About Gaming

I’m reading a text about quitting video games[0]. I think he has some good points, but makes also quite generic statement. However, I like to quote an important thing:

Secondly, if we’re never bored, we get used to being constantly mentally stimulated and other parts of our lives will seem way more boring (read about dopamine stimulation standard here). The best example of this is when you view all the conversations with other people as boring, except for talking to gamers about your game.

I wondered about this posts in general, because I think you can translate it to many other topics too. Hacking, watching television or board games. This might be related to the underlying problem in the human nature. This is why technologies is a problem in our lives. It draws the attention away from what matters and creates a dangerous distraction.

It could be applied to other domains too, to have it only to gaming seems a bit aggregated.
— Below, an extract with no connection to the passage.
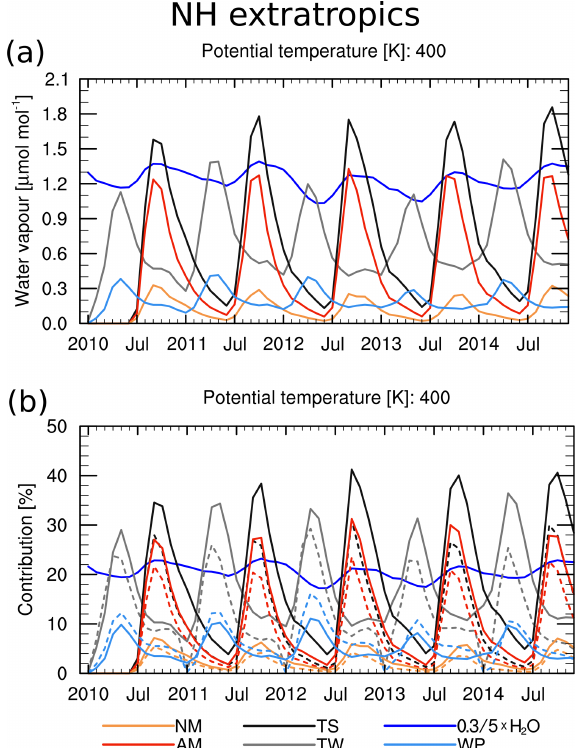
Figure 7. (a) Time series of the H 2 O mean mixing ratios from the different source regions and water vapour (all in µmolmol − 1 , total H 2 O scaled by × 0 . 3 to fit the same scale as the regional tracers). The time series are calculated over the region 50–70 ◦ N at 400K for the source regions TS (black), TW (grey), WP (light blue), AM (red) and NM (orange). Total water is shown in blue. (b) Time series of the contribution of the mass (dashed) and H 2 O (solid) tracers for the different regions averaged over 50–70 ◦ N at 400K. (Total H 2 O scaled by × 5, where 1% equals 1µmolmol − 1 .) Colour coding as in (a) .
But it makes sense and shows how the human minds. The underlying problem is the ability of humans to cope with their emotions. This makes it often difficult for us to related to others. Hence, we’re looking for a subject that causes us emotion. When you get absorbed in a single subject completely, it is the only source of emotions. We stand still.

It is important to not become fixed on a single subject in life. Disregard if this is hacking, gaming or even spirituality. I remember one keynote on a hacker conference in which the speaker noted that his two-year-old daughter did not recognize him because he spent so much time hacking that he had barely made a connection to her. With Workaholics, it is the same as it is with every form of extremism. We can become equality absorbed by activism and with a defining narrative[2] it becomes dangerous.